Prompt —
Would you return the lines between the one holding "man @ crop(600, 200, 640, 284)" and the one holding "the wooden log", inclusive, and only those, exactly as they stand in the listing below?

>>>>

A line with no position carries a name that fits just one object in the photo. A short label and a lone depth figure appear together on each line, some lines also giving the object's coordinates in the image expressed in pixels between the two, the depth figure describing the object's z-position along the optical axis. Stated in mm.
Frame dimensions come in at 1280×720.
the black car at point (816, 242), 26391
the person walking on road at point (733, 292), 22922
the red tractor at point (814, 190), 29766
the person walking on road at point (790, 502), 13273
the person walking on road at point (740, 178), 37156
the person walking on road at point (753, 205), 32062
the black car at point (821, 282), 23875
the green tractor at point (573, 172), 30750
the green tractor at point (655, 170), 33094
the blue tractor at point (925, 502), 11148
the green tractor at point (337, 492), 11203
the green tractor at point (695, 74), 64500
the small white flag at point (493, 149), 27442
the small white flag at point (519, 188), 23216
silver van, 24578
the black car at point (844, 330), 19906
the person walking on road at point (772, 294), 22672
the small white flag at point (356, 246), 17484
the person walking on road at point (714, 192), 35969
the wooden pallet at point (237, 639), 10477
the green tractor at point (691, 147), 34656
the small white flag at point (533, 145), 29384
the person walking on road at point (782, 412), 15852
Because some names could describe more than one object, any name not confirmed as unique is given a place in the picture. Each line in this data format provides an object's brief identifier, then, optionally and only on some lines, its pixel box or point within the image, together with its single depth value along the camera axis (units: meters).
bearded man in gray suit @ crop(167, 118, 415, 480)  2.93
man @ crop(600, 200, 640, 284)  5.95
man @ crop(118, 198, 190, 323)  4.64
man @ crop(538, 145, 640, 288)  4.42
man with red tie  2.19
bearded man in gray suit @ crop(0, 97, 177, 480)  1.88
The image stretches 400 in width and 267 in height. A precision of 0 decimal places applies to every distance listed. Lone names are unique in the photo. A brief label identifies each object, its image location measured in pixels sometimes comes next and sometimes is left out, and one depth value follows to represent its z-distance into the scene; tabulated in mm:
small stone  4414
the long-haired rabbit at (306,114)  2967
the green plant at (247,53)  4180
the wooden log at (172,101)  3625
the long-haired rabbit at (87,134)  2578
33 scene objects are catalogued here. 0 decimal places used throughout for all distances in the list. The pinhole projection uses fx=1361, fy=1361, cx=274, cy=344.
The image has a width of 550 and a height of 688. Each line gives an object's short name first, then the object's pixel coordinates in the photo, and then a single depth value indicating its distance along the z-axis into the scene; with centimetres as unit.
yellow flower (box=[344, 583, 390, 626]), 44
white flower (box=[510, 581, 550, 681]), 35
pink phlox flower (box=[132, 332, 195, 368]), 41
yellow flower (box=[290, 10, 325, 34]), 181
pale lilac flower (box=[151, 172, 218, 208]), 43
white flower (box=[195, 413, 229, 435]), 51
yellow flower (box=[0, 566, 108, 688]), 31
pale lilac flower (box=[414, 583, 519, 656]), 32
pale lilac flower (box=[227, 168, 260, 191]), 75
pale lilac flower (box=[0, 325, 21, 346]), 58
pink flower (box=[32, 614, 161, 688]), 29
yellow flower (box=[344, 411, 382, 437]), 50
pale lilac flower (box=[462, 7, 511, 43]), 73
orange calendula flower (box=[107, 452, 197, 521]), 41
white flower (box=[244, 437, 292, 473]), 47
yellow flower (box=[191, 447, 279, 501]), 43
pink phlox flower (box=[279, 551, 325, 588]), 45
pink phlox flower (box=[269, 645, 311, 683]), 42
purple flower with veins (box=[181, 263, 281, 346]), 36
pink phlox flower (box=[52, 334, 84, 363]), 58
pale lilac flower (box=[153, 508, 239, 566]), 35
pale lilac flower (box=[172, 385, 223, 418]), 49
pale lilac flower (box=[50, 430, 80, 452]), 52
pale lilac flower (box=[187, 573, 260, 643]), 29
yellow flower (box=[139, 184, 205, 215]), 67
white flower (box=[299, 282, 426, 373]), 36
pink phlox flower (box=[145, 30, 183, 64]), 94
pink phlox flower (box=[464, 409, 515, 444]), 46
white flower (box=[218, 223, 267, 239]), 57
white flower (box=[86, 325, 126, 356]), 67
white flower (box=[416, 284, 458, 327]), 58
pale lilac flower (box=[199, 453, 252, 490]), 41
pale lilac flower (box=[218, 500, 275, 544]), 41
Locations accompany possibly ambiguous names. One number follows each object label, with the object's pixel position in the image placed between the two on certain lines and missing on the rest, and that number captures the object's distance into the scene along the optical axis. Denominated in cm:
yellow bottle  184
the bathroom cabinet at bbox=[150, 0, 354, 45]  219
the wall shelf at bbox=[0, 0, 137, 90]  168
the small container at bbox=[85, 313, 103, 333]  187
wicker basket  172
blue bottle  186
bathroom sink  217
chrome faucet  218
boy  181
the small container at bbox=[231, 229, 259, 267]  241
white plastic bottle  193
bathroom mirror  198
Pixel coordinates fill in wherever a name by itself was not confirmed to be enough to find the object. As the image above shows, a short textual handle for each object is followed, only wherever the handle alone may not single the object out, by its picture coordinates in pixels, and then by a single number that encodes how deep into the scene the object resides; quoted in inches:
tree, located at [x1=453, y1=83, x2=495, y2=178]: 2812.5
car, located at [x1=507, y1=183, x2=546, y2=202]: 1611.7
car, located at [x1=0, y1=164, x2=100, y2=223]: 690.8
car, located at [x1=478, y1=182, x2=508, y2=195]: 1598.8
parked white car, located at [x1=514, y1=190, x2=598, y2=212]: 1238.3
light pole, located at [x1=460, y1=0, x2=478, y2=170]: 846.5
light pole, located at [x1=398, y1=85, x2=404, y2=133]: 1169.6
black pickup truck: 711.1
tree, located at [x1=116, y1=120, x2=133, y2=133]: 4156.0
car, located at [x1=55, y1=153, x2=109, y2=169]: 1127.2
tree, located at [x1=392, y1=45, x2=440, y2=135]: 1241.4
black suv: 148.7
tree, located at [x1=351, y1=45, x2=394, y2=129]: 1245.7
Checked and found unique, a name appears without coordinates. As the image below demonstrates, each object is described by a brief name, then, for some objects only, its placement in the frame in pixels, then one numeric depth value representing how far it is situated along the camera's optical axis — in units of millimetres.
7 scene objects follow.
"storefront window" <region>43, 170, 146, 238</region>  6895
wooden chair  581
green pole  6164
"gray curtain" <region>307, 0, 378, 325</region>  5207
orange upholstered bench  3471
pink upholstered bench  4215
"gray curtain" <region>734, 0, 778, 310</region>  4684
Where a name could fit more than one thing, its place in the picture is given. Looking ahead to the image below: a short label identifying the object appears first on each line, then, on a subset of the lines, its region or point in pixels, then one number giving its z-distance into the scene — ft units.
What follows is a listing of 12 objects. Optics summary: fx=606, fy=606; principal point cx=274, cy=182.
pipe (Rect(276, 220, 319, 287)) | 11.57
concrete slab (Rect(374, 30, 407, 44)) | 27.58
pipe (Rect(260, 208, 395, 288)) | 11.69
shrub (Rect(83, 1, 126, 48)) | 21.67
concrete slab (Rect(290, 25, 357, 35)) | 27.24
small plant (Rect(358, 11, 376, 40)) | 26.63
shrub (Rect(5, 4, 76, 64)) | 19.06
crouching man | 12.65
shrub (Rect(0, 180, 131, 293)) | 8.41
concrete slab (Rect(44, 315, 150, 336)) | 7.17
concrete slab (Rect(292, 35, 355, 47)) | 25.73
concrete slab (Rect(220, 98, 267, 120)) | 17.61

<<<<

Output below —
man @ crop(600, 200, 640, 284)  5.95
man @ crop(118, 198, 190, 323)  4.64
man @ crop(538, 145, 640, 288)  4.42
man with red tie  2.19
bearded man in gray suit @ crop(0, 97, 177, 480)  1.88
The image stretches 400 in width and 267 in height. A precision of 0 decimal places applies to every distance listed. Lone names are unique in the photo. A brief label identifies each object, its image location measured in pixels sometimes comes next and sometimes is left out, and one depth value follows to represent its z-distance into the scene; tabulated in mm:
small stone  4414
the long-haired rabbit at (306,114)  2967
the green plant at (247,53)  4180
the wooden log at (172,101)  3625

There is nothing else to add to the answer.